WHAT IS REQUIRED =>
Beginning with the line that holds "left eye: (589, 498)" and ending with the last line below, repeat each line exactly, leaving any pictures out.

MATERIAL FOR THIS EXERCISE =>
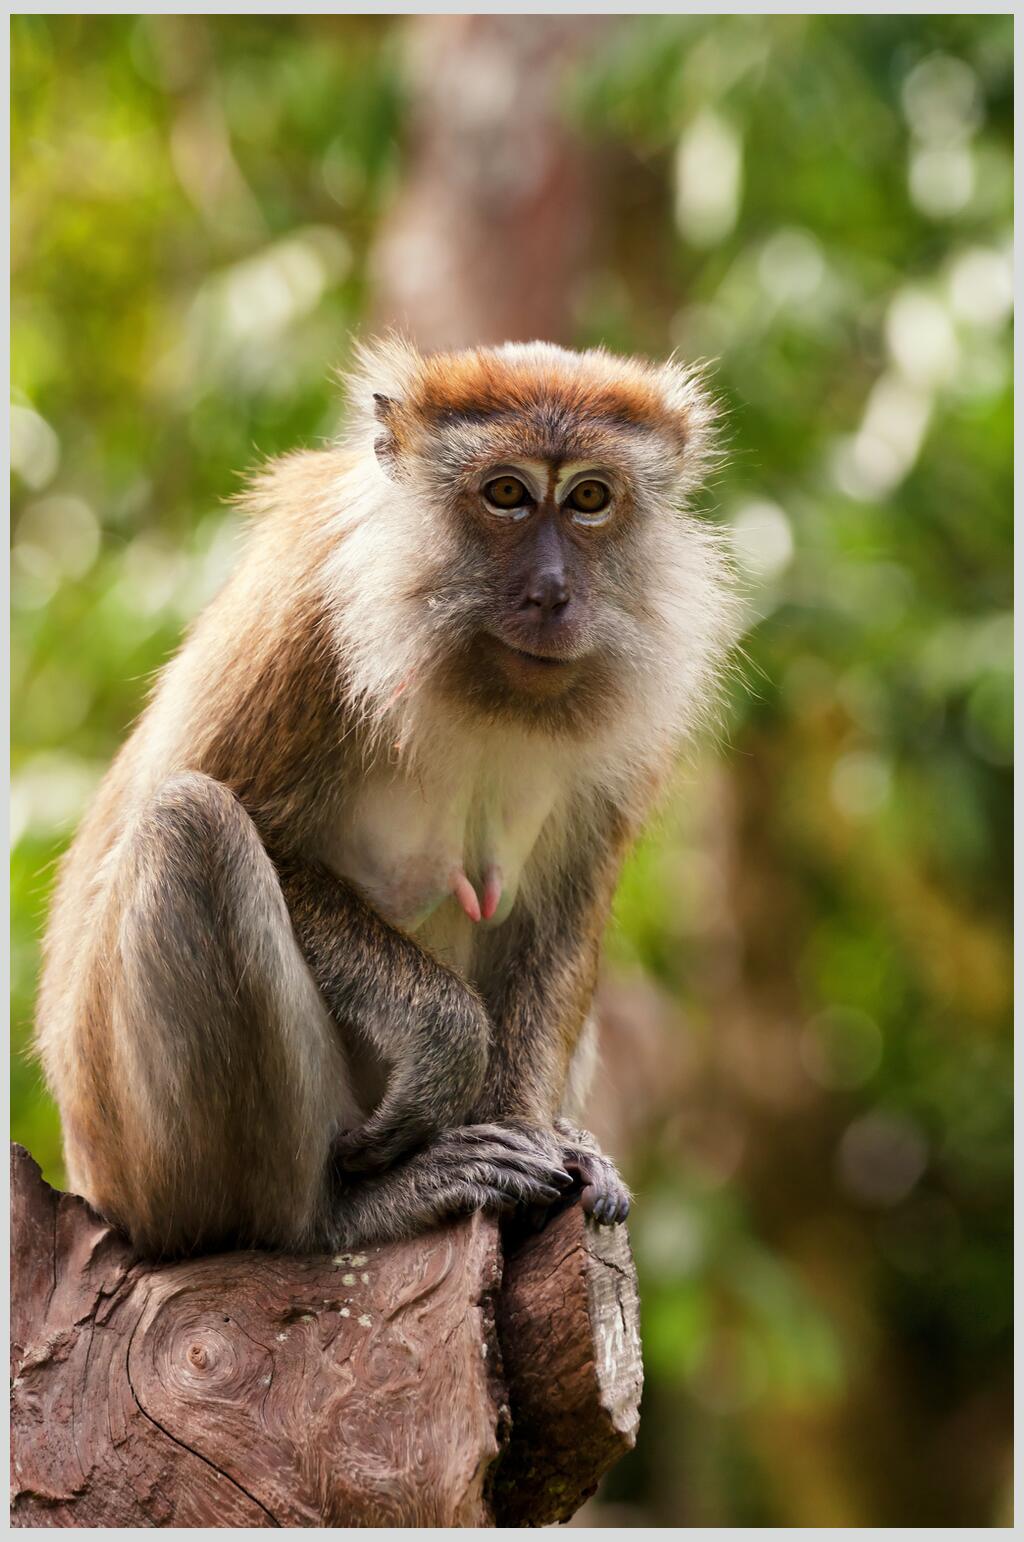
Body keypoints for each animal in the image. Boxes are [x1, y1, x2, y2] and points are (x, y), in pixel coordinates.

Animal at [33, 334, 737, 1252]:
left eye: (589, 498)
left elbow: (565, 907)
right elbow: (233, 818)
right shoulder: (308, 611)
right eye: (506, 493)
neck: (473, 672)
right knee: (192, 826)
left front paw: (536, 1135)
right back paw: (337, 1214)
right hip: (138, 1160)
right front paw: (446, 1041)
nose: (553, 591)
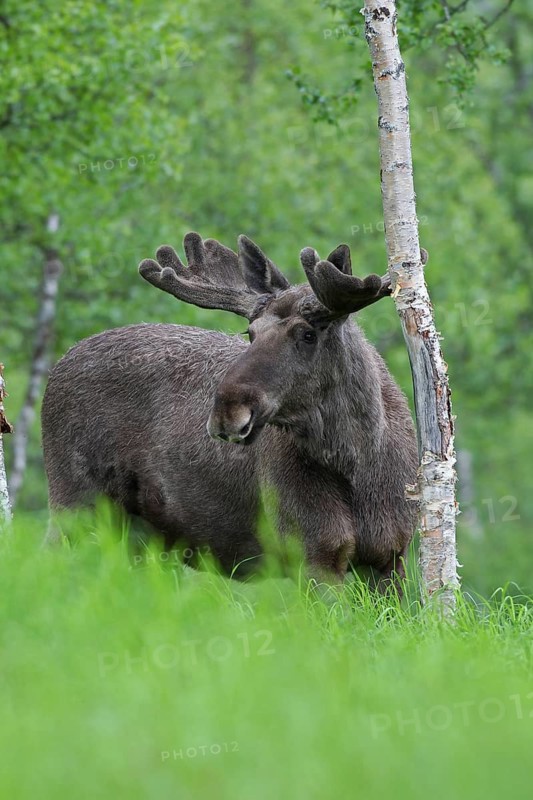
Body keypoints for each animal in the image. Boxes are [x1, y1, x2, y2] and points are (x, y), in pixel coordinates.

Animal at [41, 232, 421, 590]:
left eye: (308, 334)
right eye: (250, 332)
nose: (227, 411)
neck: (359, 459)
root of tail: (57, 367)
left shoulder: (391, 554)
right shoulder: (312, 551)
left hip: (139, 536)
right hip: (73, 503)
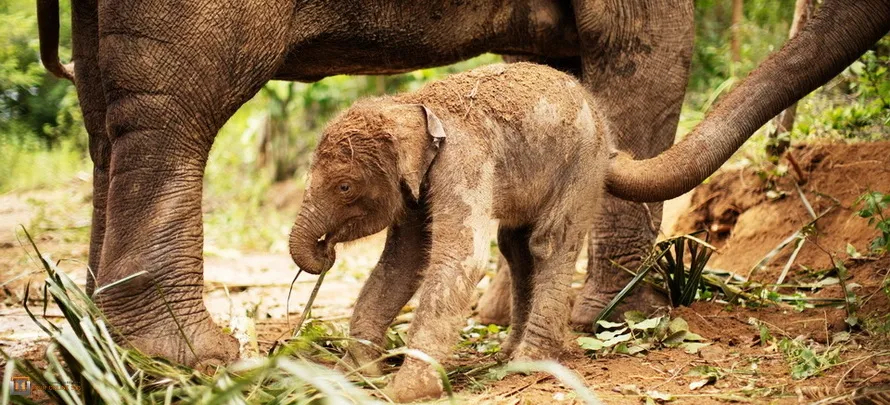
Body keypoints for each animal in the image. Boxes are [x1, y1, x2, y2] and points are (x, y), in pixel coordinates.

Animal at [37, 0, 889, 381]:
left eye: (344, 186)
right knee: (169, 106)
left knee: (104, 112)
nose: (316, 258)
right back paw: (185, 357)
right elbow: (647, 47)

SOLVED EXERCISE =>
left eye: (589, 498)
left elbow: (565, 907)
right elbow: (233, 818)
right shoulder: (308, 611)
right eye: (506, 493)
neck: (473, 672)
right knee: (192, 826)
left front paw: (536, 1135)
right back paw: (337, 1214)
right hip: (138, 1160)
right front paw: (446, 1041)
nose: (553, 591)
Body keypoints for each animal in the image. Boxes are [x1, y1, x2, y2] and points are (x, y), in pixel coordinates.

Animal at [41, 232, 421, 590]:
left eye: (308, 334)
right eye: (250, 332)
nose: (227, 411)
neck: (359, 459)
root of tail: (57, 367)
left shoulder: (391, 554)
right shoulder: (312, 551)
left hip: (139, 536)
right hip: (73, 503)
Body keypoints for each animal in the image. Boxes are [x1, y1, x2, y2] and points are (x, y), in pixel coordinates.

Animal at [37, 0, 889, 381]:
left eye: (344, 186)
right knee: (169, 106)
left knee: (104, 112)
nose: (316, 258)
right back paw: (185, 357)
right elbow: (647, 47)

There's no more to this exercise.